The restarting of the Hungarian economy will be faster than in other EU countries, Minister of Finance Mihály Varga said.

During the meeting of the European Union’s finance ministers (ECOFIN), the ministers were also briefed on the outcome of the G20 meeting of finance ministers and central bank governors. Regarding this, Mihály Varga stated that the “two-pillar” package of international tax proposals of the Organization for Economic Co-operation and Development (OECD) is still far from what is acceptable for Hungary.

We continue to reject any international solution that restricts fair tax competition, he added.

Varga also reported that the finance ministers had approved Council decisions to adopt the first 12 national recovery plans assessed by the Commission and are thus one step closer to the effective operation of the Recovery and Resilience Facility (RRF) decided upon by the heads of state and government a year ago.

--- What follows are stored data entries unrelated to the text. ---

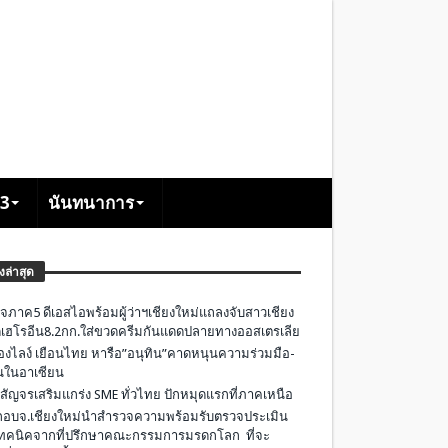
+3
นันทนาการ
องล่าสุด
จภาค5 ดีเอสไอพร้อมผู้ว่าฯเชียงใหม่แถลงจับสาวเชียง
เฮโรอีน8.2กก.ใส่ขวดครีมกันแดดปลายทางออสเตรเลีย
องไลง์ เยือนไทย หารือ”อนุทิน”คาดหนุนความร่วมมือ-
ืนในอาเซียน
 สัญจรเสริมแกร่ง SME ทั่วไทย ปักหมุดแรกที่ภาคเหนือ
อบจ.เชียงใหม่นำสำรวจความพร้อมรับตรวจประเมิน
ทคนิคจากที่ปรึกษาคณะกรรมการมรดกโลก ที่จะ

According to forecasts, the restarting of the Hungarian economy will be faster than in any other  EU country.

In 2022, the European Commission expects a 5 percent increase in Hungarian GDP versus 4.5 percent growth for the EU as a whole, the finance minister emphasized.

Varga added that all of this is in line with the forecasts of several international organizations and analysts as well and confirms that we have gained an advantage over other countries in the Union. 

While the European Commission forecasts that the economic performance of member states may return to pre-epidemic levels by the end of 2022, the Ministry of Finance estimates that Hungary can reach pre-epidemic levels this year. 

He emphasized that encouraging forecasts alone are not enough, and the Hungarian government is working hard to achieve the target of 5.5 percent economic growth. If it succeeds, we will be able to meet the PIT reimbursement for those raising children in 2022, which could also contribute to dynamic economic growth, Varga added.